As with all experiments, there was error throughout the trials. On this (hyperlink to videos) video, the objects sometimes hit the sidewall of the pool. This causes the fishing line holding the animals to swing in a circle. As a result, it slows the results and creates error in the results. If one object hit the wall more often and/or harder than the others, the data might be incorrect. This is why multiple trials are tested to take into account the possibility of bad data.  Finally, there is a human element of error in our project.  The timer was not stopped or started at the exact same time as the object broke the water. As a result of this error, the times could have been affected, making the average not reflect to the animal’s real speed in real life.


We mathematically checked to see what the percentage error in our results was. The percent-error is the amount of error in each average put into a percent. The percent error of the dolphin is 1.69% and the margin of error is plus or minus .076 seconds. The puffer fish’s percent error was 3.8% and the margin of error is plus or minus .266 seconds. It is clear that the puffer fish was the slowest and it had the most time for error in its results to occur by almost .266 seconds. So, we can conclude that the margin of error would not have affected the order of the results. Click Here To See Full Results Page


What would we change?


If we could change our experiment, we would have made a pulley system that could stretch over the middle of the pool. This would eliminate the chance of the objects hitting the walls.  In addition, we would test more objects to see how the speed would change over various species.  Something that we would advise to future groups is to add the element of scale.  Making the objects to scale would take into account that not all sea creatures are the same size. For instance, an orca whale is significantly larger than a puffer fish, yet in our experiment they were similar in size.


What does it have to do with scuba diving?

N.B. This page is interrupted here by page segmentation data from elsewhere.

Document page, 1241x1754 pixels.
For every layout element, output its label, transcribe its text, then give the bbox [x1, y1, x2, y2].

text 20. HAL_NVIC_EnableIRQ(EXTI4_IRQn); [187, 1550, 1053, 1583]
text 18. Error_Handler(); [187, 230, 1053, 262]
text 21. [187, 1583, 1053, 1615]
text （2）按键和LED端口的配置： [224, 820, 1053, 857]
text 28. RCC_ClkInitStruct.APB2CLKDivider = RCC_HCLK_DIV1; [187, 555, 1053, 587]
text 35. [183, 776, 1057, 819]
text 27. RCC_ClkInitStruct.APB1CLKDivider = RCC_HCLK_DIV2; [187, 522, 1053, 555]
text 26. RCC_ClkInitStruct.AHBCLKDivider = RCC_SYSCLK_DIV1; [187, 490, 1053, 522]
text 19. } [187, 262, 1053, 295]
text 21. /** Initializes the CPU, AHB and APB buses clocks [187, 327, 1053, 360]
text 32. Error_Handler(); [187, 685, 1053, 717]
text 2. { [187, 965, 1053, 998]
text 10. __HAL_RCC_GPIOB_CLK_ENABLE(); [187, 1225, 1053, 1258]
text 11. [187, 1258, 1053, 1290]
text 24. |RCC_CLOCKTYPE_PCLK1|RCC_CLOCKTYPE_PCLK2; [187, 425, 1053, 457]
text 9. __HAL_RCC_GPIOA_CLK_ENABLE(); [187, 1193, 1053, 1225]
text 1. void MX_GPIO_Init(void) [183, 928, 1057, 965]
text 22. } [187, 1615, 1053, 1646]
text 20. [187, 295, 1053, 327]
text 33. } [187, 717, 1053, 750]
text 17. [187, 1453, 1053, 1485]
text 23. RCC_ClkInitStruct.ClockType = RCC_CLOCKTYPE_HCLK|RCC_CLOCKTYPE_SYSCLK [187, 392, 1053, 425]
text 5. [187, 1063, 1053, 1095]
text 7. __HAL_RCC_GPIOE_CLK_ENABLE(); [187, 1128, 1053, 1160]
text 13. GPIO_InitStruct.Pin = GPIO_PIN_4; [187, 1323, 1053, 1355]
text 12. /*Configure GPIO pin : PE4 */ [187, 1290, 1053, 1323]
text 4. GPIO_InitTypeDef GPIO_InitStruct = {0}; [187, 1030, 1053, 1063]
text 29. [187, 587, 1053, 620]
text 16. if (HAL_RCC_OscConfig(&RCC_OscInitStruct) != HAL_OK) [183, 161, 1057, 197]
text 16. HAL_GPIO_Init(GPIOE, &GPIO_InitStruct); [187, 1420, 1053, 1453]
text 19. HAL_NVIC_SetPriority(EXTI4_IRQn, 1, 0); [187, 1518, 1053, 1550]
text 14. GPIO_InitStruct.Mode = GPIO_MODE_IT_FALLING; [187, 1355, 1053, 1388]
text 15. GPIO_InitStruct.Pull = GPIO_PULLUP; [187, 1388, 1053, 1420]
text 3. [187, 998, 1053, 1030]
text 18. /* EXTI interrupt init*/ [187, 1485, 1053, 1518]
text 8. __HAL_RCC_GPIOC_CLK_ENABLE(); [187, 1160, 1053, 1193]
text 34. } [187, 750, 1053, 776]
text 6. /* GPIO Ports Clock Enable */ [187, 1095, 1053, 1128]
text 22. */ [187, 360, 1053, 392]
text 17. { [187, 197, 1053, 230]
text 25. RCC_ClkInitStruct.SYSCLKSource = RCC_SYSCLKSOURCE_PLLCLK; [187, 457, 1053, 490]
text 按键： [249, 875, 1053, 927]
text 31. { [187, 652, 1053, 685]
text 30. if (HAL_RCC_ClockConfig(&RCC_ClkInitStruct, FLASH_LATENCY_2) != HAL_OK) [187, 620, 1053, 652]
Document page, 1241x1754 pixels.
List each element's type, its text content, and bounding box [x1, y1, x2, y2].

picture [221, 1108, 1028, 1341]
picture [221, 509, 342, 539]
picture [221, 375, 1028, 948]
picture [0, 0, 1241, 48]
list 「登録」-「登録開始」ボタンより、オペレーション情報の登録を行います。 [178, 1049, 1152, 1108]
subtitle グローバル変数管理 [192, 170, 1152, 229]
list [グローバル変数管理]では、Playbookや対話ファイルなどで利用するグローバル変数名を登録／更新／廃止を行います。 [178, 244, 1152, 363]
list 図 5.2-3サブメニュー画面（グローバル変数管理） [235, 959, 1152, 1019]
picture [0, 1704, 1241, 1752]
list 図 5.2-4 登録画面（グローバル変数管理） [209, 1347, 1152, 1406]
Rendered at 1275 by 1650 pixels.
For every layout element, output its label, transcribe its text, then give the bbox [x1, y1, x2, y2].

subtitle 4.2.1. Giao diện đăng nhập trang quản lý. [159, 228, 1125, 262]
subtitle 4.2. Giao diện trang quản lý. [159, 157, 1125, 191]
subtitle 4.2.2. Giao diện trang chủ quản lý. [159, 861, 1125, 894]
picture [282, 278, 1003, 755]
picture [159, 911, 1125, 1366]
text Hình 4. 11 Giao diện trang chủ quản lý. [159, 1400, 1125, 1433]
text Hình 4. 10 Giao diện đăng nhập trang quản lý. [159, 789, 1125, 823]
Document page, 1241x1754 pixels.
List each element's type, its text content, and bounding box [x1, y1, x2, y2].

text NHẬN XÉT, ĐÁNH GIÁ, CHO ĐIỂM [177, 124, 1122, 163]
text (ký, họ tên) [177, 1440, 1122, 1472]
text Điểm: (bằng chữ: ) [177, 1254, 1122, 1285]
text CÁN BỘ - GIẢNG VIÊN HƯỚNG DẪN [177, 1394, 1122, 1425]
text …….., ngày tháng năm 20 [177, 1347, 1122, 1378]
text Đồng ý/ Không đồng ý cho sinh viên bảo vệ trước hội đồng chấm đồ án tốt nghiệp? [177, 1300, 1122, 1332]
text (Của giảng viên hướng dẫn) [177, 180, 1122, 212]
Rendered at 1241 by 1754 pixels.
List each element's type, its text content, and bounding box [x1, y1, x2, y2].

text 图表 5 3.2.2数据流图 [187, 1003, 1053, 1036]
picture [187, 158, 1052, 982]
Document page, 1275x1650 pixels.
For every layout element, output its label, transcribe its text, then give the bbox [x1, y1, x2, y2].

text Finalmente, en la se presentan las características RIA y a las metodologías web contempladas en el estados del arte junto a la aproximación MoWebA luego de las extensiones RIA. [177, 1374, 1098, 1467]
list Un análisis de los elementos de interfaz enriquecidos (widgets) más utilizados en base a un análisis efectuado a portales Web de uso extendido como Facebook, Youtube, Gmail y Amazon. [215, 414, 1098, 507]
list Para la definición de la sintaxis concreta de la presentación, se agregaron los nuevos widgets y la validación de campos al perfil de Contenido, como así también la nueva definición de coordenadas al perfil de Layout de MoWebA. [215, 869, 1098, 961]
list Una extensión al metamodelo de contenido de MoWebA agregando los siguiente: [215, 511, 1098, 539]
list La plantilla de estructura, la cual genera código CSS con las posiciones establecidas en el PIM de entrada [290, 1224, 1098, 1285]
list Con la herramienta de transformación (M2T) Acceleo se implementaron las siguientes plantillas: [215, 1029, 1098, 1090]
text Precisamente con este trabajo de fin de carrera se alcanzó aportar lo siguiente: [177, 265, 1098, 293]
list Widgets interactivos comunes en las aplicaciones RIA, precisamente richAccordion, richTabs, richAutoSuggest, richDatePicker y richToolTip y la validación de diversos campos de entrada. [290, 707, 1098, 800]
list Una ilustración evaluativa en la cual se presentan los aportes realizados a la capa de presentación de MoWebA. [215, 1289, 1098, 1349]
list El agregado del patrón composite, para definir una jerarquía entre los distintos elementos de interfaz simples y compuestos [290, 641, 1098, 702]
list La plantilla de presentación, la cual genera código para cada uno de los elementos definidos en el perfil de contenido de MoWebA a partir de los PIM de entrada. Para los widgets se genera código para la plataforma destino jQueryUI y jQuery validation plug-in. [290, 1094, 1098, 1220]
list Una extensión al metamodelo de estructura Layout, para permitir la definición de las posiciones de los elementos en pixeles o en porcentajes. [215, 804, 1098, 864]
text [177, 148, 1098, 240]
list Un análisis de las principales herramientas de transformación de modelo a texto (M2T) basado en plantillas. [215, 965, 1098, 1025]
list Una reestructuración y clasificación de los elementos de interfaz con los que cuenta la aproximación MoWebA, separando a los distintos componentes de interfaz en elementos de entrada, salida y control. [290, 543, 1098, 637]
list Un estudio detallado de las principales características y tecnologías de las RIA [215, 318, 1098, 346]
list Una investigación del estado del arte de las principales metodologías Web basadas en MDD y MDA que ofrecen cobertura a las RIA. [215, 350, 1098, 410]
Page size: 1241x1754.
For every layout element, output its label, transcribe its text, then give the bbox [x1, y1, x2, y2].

Hydrodynamics is very applicable to scuba diving. Scuba divers have always searched for equipment that will help them achieve equal buoyancy as easily as possible.  It is sort of the holy grail of scuba diving, something that every diver searches for.  The technology of the scuba equipment is widely recognized as beginning with the invention of Emile Gagnan and Jacques Cousteau. They created the first “modern” scuba equipment, and since there have been many improvements for scuba equipment.  Learning about certain animals and how the shapes of their body improve their ability to streamline through the water, can help scuba manufacturers in the future.  Changing the shape of a scuba tank or the flexibility of fins can go a long way in helping divers move through the water much easier.  In the future, researchers might find that it would be better to shape a scuba tank similar in a different shape, such as a dolphin’s, fin.  Nevertheless, hydrodynamics will always be an integral part in the scuba diving, especially as it relates to how much the diving experience is enjoyed.